Not all executors we want to support have the same feature-set. There are some big categories:

  1. Being able to spawn !Send futures, and generally not spawning any threads (not threadpools).
  2. Allowing controlling the lifetime of the executor. Juliex and futures LocalPool allow us to take ownership of the executor object, whereas async_std just provides a global spawn function allowing strictly no control over any aspect of the executor.
  3. Configuration. Some implementations allow you to configure a great deal of things, number of worker threads, panic handling, run code to initialize and on shutdown of the worker threads, ...

We shouldn't really lose executor specific functionality. Where libraries shouldn't have to care, if an application dev wants to leverage all of the extra functionality tokio offers, they should be able to do so. Obviously, we cannot

We let users choose their executor by means of an enum. Like:
rt::init( rt::Config::Juliex );

Currently, the enum is data-less. This gives for a convenient API. It is Copy, easy to match on, serves as a way of letting the users check which executor is active... If we want to allow configuration, we need to take in options, which will be specific to a particular executor. Possibly we could make this enum contain configuration data.

To fail or not to fail

Should our API be fallible or not.

To trait or not to trait

It could be argued that the best way available in rust to express objects with varying behaviors are traits. Let's look at some of the relevant aspects of traits:

  1. If you reduce an object to it's behavior, eg. you have Box< dyn Trait > or an impl Trait, you can at that moment no longer use any specific features not defined in the trait. A workaround is downcasting with std::Any. So if we store a Box<Executor> for each thread, only behaviors available on all implementers are still readily available.
  2. Trait objects cannot have generics in their methods. This means that futures have to be boxed to be spawned. I would very much not like to go this path.
  3. Static variables (eg. thread_local) cannot have generics.
  4. Traits can be implemented by foreign code, so people could create compatibility for executors where we have not included them in the library.
  5. The potential advantage here is that we could know who supports what in a general way. Eg. there could be seveal traits. Something that

Currently we rather use an enum. Since the list of executors we support is limited, this works pretty well. Supporting new executors means this library needs to be updated.

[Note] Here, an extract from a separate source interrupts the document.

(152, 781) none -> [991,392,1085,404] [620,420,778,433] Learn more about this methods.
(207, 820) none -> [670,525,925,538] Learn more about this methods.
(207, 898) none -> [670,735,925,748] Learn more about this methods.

Combined execution model: global spawn and take generic executor.

After discussion here, I figured a good general purpose execution runtime should support passing generic executors as well as a global spawn function. A third execution model is a nursery much like the python trio library.

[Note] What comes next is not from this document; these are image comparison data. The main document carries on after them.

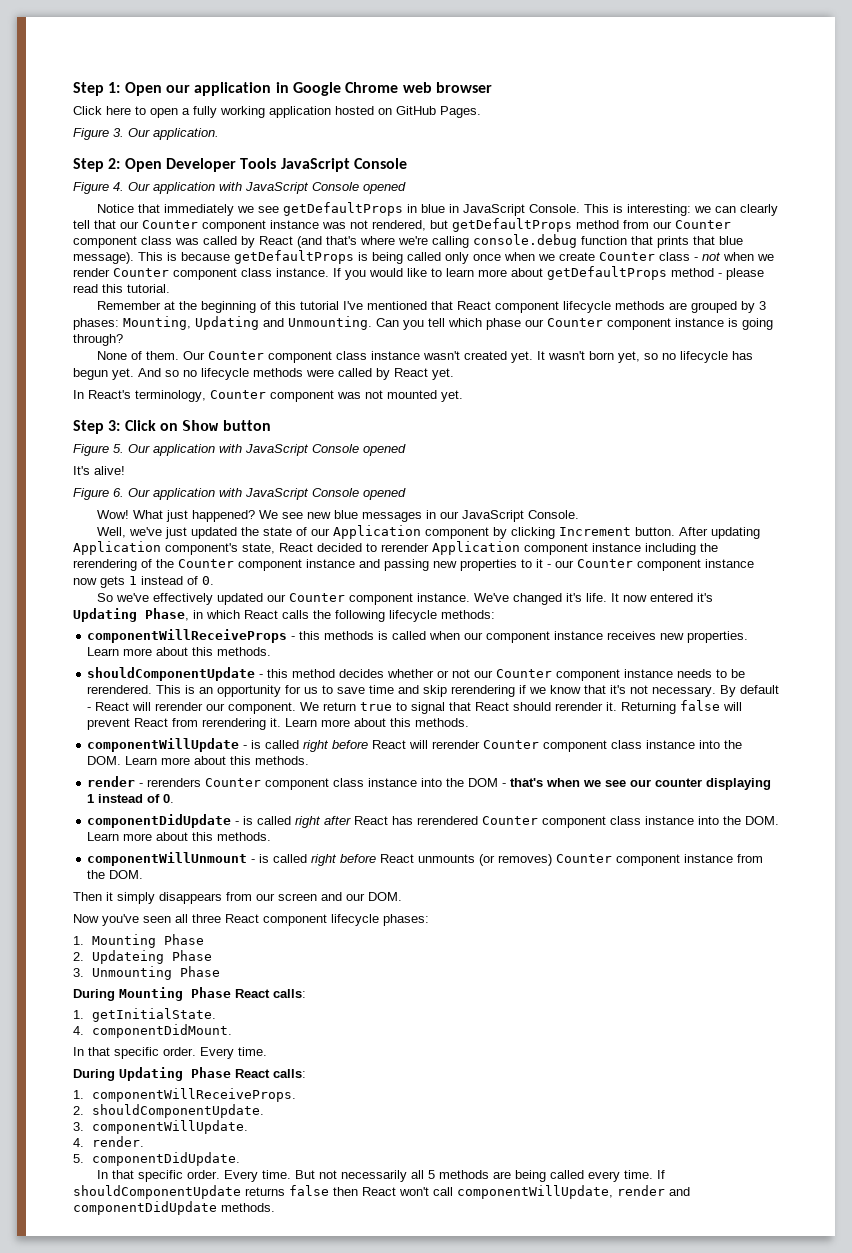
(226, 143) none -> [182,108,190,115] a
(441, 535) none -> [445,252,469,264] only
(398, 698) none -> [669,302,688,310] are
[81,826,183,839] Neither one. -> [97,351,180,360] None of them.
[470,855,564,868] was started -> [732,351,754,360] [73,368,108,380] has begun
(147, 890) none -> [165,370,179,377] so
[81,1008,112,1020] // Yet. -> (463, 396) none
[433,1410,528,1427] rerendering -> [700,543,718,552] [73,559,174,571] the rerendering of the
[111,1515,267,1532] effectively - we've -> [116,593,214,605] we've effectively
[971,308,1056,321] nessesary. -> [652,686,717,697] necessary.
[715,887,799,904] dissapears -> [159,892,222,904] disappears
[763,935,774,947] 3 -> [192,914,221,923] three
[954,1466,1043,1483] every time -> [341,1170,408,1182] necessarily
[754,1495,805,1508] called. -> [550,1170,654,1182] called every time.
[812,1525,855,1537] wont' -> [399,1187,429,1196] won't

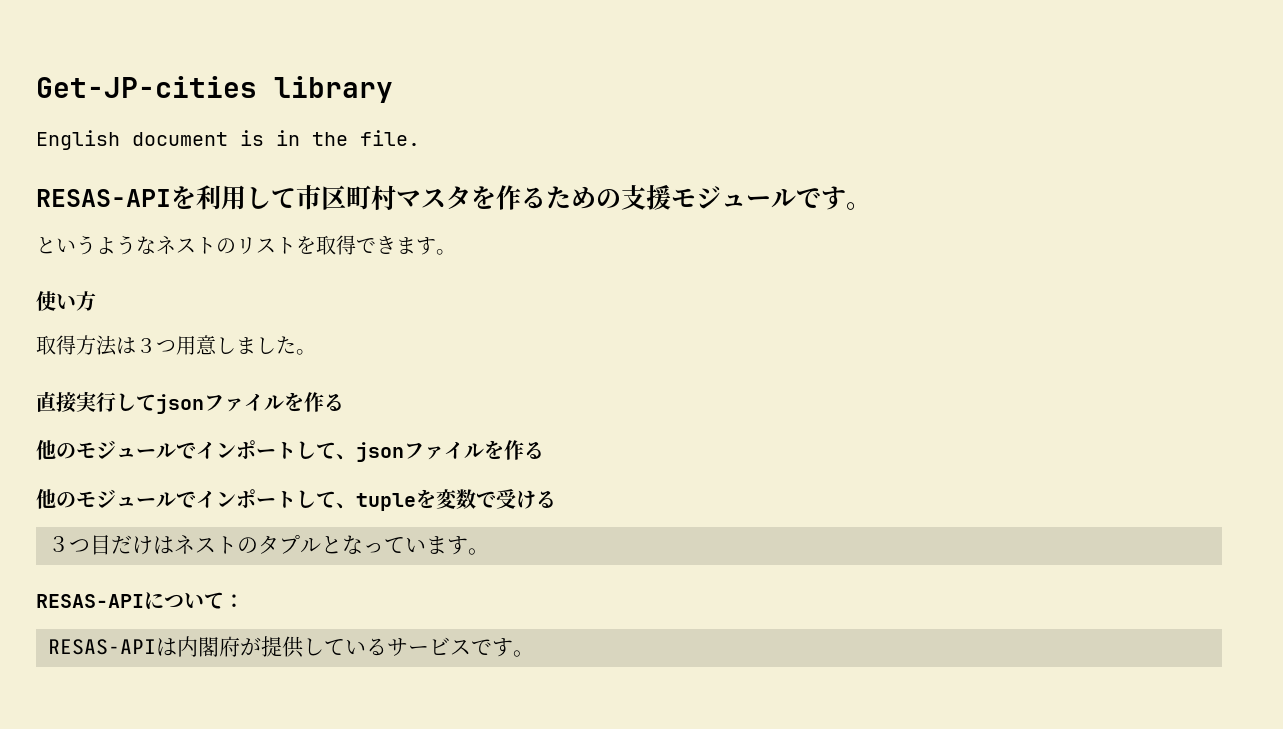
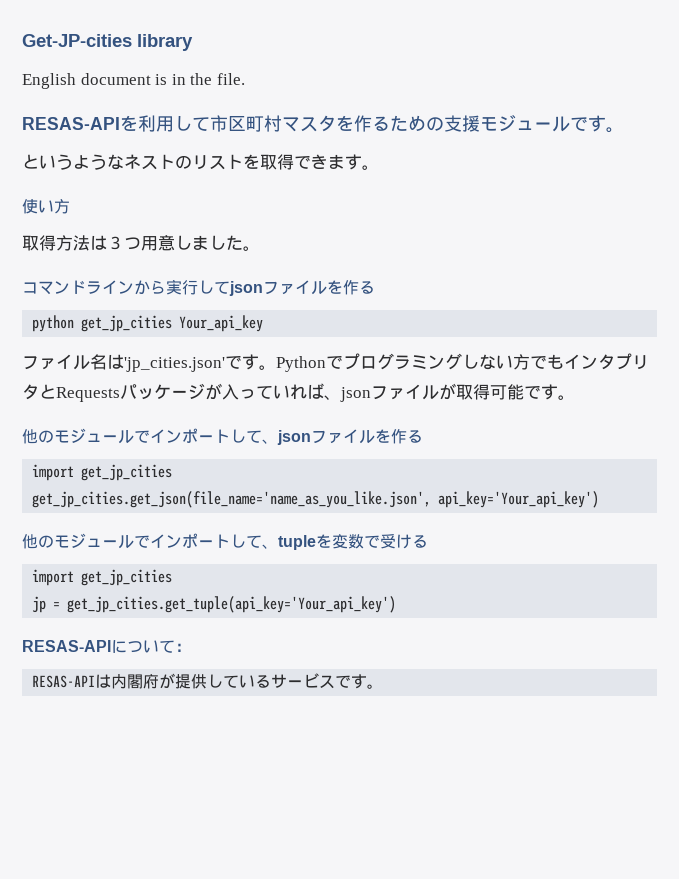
[36,391,76,413] 直接 -> [22,280,166,295] コマンドラインから
(344, 402) none -> [32,315,264,332] [22,353,649,372] [22,383,575,402] // python get_jp_cities Your_api_key // ファイル名は'jp_cities.json'です。Pythonでプログラミングしない方でもインタプリタとRequestsパッケージが入っていれば、jsonファイルが取得可能です。
(544, 450) none -> [32,464,173,481] [32,491,600,508] // import get_jp_cities // get_jp_cities.get_json(file_name='name_as_you_like.json', api_key='Your_api_key')
[48,534,489,555] ３つ目だけはネストのタプルとなっています。 -> [32,569,173,586] [32,596,397,613] import get_jp_cities // jp = get_jp_cities.get_tuple(api_key='Your_api_key')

Currently async_runtime is designed around being able to set a default executor on a thread basis. When passing an executor in as a generic argument, different needs exist:

  • When instantiating a new executor, one would expect for this one to be completely independant of other executors running in the process or thread.
  • It seems desirable to be able to chose for a global spawn function in your application, yet pass that executor to a library that requires a generic executor.
  • pass by reference? Need to be able to give out owned values? Allow all functionality on shared references or provide cheap clone?

We need an abstraction around each existing executor (futures-rs, tokio, juliex, async-std, ...) that works for both execution models. We want to implement at least futures::task::Spawn and/or LocalSpawn for them and possibly the tokio Executor and TypedExecutor traits.

We need to be able to set them as default for anything spawned on this thread, which means also initializing worker threads. We need to be able to pass them to libraries that need a generic executor and we want them to be able to back up a nursery.